Investors, who are demanding salary and severance be linked
to stock performance, voted against the company's pay committee
report at Glaxo's annual meeting. Investors voted down the report
50.7 percent to 49.3, Glaxo spokesman David Mawdsley said.
This is the first year that U.K. shareholders have a say on
executive salaries, although the vote on the pay committee's
report is non-binding. Investors, led by the Association of
British Insurers, are urging Glaxo to change Chief Executive
Officer Jean-Pierre Garnier's severance plan, which would pay him
as much as $28 million if he's fired.
``It's not just this company: All these executive pension
packages are extravagant,'' said Michael Bateman, a retiree
from London who owns ``a couple thousand'' Glaxo shares that
have lost 20 percent of their value in the last year. The stock
would ``have to go up a lot to make up for what he's paid.''
Chairman Sir Christopher Hogg said Glaxo hired Deloitte &
Touche to look at the compensation package of its executives.
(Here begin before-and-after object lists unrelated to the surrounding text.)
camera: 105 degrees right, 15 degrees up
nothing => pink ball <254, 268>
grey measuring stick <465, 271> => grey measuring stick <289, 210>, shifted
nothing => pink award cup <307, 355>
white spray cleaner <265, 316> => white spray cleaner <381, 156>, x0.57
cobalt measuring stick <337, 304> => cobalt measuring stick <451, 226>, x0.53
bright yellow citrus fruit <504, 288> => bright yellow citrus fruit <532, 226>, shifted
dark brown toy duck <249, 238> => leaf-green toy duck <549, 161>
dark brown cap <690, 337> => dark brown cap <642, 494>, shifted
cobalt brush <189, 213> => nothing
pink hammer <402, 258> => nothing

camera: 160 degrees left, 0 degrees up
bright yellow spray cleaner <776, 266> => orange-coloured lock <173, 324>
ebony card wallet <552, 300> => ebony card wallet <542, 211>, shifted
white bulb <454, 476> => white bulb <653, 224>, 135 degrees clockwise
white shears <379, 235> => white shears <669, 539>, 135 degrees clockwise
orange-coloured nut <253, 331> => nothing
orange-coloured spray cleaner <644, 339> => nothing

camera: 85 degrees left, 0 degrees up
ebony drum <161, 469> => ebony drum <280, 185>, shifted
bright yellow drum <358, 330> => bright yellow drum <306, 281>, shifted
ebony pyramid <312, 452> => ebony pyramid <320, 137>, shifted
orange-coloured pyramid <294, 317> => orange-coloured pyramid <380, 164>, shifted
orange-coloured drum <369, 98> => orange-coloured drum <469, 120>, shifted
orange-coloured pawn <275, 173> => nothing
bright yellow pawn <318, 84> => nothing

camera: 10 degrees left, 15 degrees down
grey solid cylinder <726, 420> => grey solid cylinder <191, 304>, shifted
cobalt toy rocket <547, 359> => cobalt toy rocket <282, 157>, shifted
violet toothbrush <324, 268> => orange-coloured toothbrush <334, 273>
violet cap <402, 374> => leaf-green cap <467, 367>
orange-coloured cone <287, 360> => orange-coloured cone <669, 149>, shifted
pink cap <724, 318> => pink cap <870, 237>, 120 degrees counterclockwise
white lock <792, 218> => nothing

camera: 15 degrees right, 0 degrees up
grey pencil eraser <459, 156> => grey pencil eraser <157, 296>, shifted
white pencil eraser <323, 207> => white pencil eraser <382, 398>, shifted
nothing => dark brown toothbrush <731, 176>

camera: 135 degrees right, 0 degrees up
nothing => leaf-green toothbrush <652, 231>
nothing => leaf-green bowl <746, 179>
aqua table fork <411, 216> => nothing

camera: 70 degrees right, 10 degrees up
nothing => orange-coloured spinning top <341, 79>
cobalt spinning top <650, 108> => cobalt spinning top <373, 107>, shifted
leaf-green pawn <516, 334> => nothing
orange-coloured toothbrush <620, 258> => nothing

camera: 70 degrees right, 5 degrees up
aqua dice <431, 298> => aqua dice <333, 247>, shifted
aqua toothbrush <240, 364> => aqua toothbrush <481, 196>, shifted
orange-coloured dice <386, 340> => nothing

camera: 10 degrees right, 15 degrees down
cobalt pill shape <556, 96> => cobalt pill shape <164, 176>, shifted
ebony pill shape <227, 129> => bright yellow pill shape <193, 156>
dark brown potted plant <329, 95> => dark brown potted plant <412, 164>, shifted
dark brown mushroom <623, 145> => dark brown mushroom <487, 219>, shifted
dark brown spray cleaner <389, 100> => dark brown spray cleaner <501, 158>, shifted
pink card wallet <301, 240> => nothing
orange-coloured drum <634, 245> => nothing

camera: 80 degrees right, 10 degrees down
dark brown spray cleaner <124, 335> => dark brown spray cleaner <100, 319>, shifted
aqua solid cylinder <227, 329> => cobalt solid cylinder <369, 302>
Also, Glaxo will probably make changes to its board, Hogg said
without citing specifics.
``The board takes very seriously the substantial vote against
the resolution,'' Hogg said. ``We have very open minds on the
outcome of that review and the timing of its implementation.''
Investors, who haven't called for Garnier to be fired, are
focusing on Glaxo's severance because it is unusually generous by
U.K. standards. They batted down a stock bonus for him last year.
First Rejection
Glaxo is the first British benchmark company to have its pay
committee's report voted down. Garnier downplayed the significance
of the vote.
``We have heard the shareholders,'' Garnier said in an
interview. ``Whether we win or lose, it doesn't matter.''
In November, Glaxo backed down on a plan to increase
Garnier's stock option bonus after shareholders complained. Glaxo
proposed a package of about $18 million, saying the 55-year-old
CEO should be paid similar to his U.S. rivals.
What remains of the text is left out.